Friday, 28 April 2023

'life in its fleeting trivialities' (time, young, old, art, artist, colours, cities - venice, ravenna, florence and siena)

horsemouth was having assassin dreams. the people were smart (a quality horsemouth values) so this presented him with something of a moral dilemma. the dreams have all gone now horsemouth can remember that he had them but not what they were. 

book pilled has given us a moment of mourning and closure with the sci-fireplace. he loves his jack vance but could not get on with the robert sheckley. 

above a takoma park compilation beginning with fahey himself and featuring the great max ochs' raga II. 

'yes we are scythians!... russia is a sphinx, triumphant and mournful.' 

having quoted blok horsemouth should read more about him - he has a book about blok's italian journey  by gerald pirog (1983 slavica - second hand one squid). it is completed with the academic apparatus of  a frequency dictionary of the words and the principal semantic fields (time, young, old, art, artist, colours, cities, regions, sounds, music, songs, singing...) but its concern is mainly with the sequencing of the poems and their arrangement into books and cycles (so a concern transferable to the world of music). 

blok's trip to itay began may 1st 1909 or may day in the cyclical calendar (that's definitely a sign horsemouth should read it) and ended june 21st (so basically the solstice). he and his wife visited 13 towns in umbria and tuscany, they didn't make it to rome like they intended. the poems mainly focus on venice, ravenna, florence and siena. 

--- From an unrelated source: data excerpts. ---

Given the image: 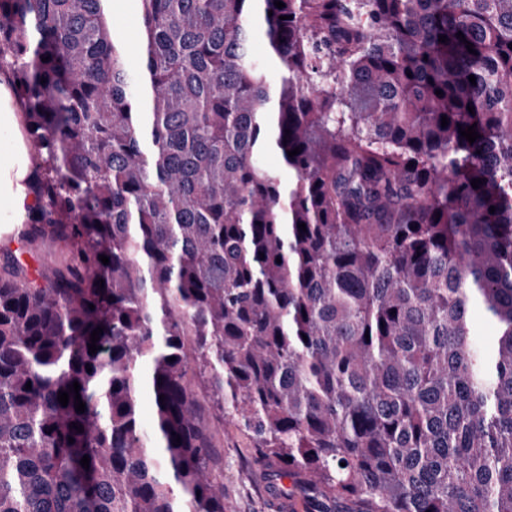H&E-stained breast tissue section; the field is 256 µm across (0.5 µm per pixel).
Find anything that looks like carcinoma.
Masks as SVG:
<instances>
[{
	"label": "carcinoma",
	"instance_id": "obj_1",
	"mask_svg": "<svg viewBox=\"0 0 512 512\" xmlns=\"http://www.w3.org/2000/svg\"><path fill=\"white\" fill-rule=\"evenodd\" d=\"M133 2L135 84L109 0H0L67 248L0 263V512H224L206 411L318 512H512V0Z\"/></svg>",
	"mask_w": 512,
	"mask_h": 512
}]
</instances>
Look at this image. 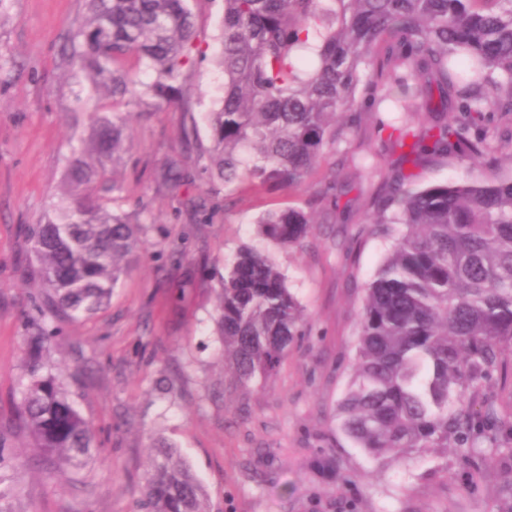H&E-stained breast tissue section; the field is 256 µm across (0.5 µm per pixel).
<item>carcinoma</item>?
<instances>
[{"mask_svg": "<svg viewBox=\"0 0 512 512\" xmlns=\"http://www.w3.org/2000/svg\"><path fill=\"white\" fill-rule=\"evenodd\" d=\"M72 31L70 62L114 100L193 111L180 82L207 57L187 0H86ZM138 67L154 74L136 93ZM220 106L200 176L217 191L245 181L315 190L336 205L332 168L314 182L325 150L348 141L344 112L395 101L401 127L391 151L423 168L467 163L453 180L412 186L391 163L360 233L388 242L357 322L353 375L338 427L375 461L446 448L471 475L512 459V0H224ZM128 113H96L70 162L60 199L30 231L45 310L71 319L105 307L142 246L140 213L109 207L122 190L107 170L130 146ZM183 186L181 160L160 175ZM311 214L289 207L257 220V233L297 248ZM215 324L224 369L236 387L267 383L306 335L304 310L273 258L239 250L224 269ZM498 374L505 400L478 412L466 401ZM37 455L62 469L85 467L95 435L57 377L33 371L17 406ZM0 512L14 487L1 469ZM139 512H210L206 486L179 449L153 440Z\"/></svg>", "mask_w": 512, "mask_h": 512, "instance_id": "1", "label": "carcinoma"}]
</instances>
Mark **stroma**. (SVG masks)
Instances as JSON below:
<instances>
[{"label": "stroma", "instance_id": "35a3bbf8", "mask_svg": "<svg viewBox=\"0 0 512 512\" xmlns=\"http://www.w3.org/2000/svg\"><path fill=\"white\" fill-rule=\"evenodd\" d=\"M190 8L210 57L182 77L195 101L184 113L113 102L69 65L64 48L85 0H0V439L27 462L12 512H137L155 435L181 449L213 512H498L512 462L476 478L438 451L379 463L337 429L364 288L387 249L360 233L374 215L365 206L378 181L372 159L388 153L377 115L351 128L365 168L337 203L352 220L315 224L299 248L266 246L254 220L289 206L321 210L312 193L257 182L209 195L200 180L176 195L160 187L170 157L200 164L224 86L212 59L224 2L191 0ZM94 112L129 115L132 146L113 172L122 187L114 204L140 213L142 256L96 314L44 316L28 230L53 204ZM199 195L212 221L187 206ZM244 246L268 250L308 315L306 336L261 390L229 389L212 320L220 277ZM45 333L53 340L44 357L66 363L60 382L94 427L98 451L78 473L46 469L14 420Z\"/></svg>", "mask_w": 512, "mask_h": 512}]
</instances>
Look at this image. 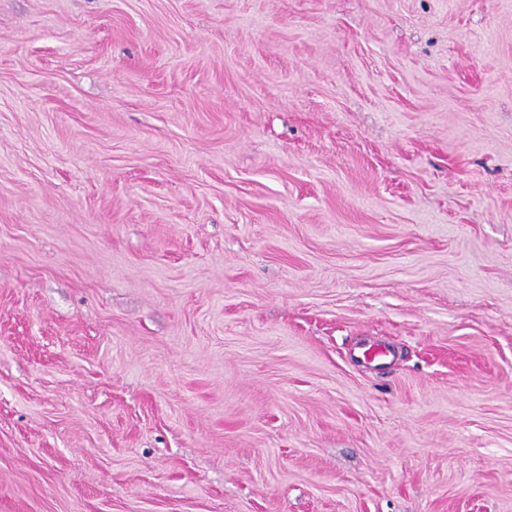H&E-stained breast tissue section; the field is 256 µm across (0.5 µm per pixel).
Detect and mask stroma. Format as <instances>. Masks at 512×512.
<instances>
[{"label": "stroma", "mask_w": 512, "mask_h": 512, "mask_svg": "<svg viewBox=\"0 0 512 512\" xmlns=\"http://www.w3.org/2000/svg\"><path fill=\"white\" fill-rule=\"evenodd\" d=\"M0 512H512V0H0Z\"/></svg>", "instance_id": "stroma-1"}]
</instances>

'life in its fleeting trivialities may be a cherished gift to the poet but it as much a burden as the art which carries him away from it'  - pirog. 

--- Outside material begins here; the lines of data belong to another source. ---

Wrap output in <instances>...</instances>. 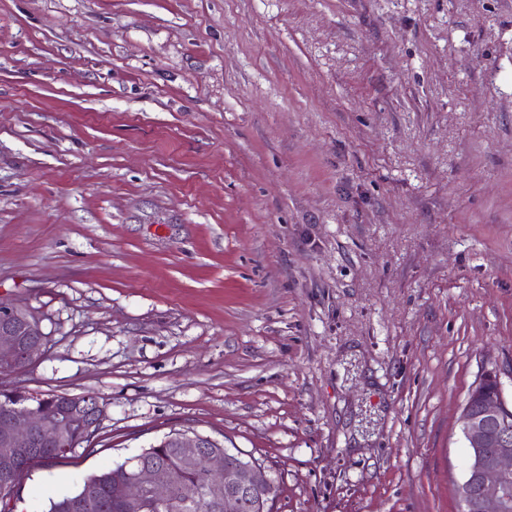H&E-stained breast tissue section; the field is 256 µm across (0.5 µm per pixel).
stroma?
<instances>
[{"label":"stroma","mask_w":512,"mask_h":512,"mask_svg":"<svg viewBox=\"0 0 512 512\" xmlns=\"http://www.w3.org/2000/svg\"><path fill=\"white\" fill-rule=\"evenodd\" d=\"M0 301L97 394L14 512L196 432L273 512H459L512 403V0H0ZM512 406L499 377L485 374L466 396L460 416L468 442L460 512H512Z\"/></svg>","instance_id":"stroma-1"}]
</instances>
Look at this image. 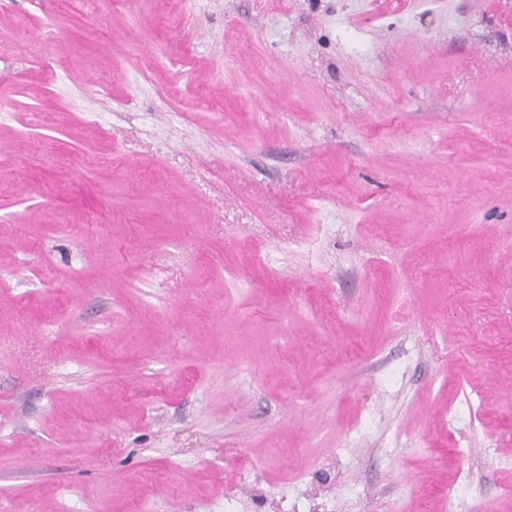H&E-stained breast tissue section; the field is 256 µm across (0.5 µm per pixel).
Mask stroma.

horsemouth's memory of having read a life of blok was correct. he has  avril pyman's the life of aleksandr blok:volume 1 - the distant thunder (1880-1908). so sadly this does not cover blok's italian trip. as a child blok acted in a nursery  play with his cousins of a journey to italy,  

we approach may day (beltane) one of the celtic quarter days. 'april is the cruelest month' because the weather cannot be relied upon. but from may we are into the fruitfulness of the year. 'cormac describes how cattle were driven between two bonfires on beltane as a magical means of protecting them from disease before they were led into summer pastures.'

the poems and passages in cyrillic he has no chance with. likewise the passage in what he takes to be transliterated russian, the quotations in latin he has very little chance with. (horsemouth was a bad latin student). 

today some reading and some waling about. the binmen have been (hail the bin men).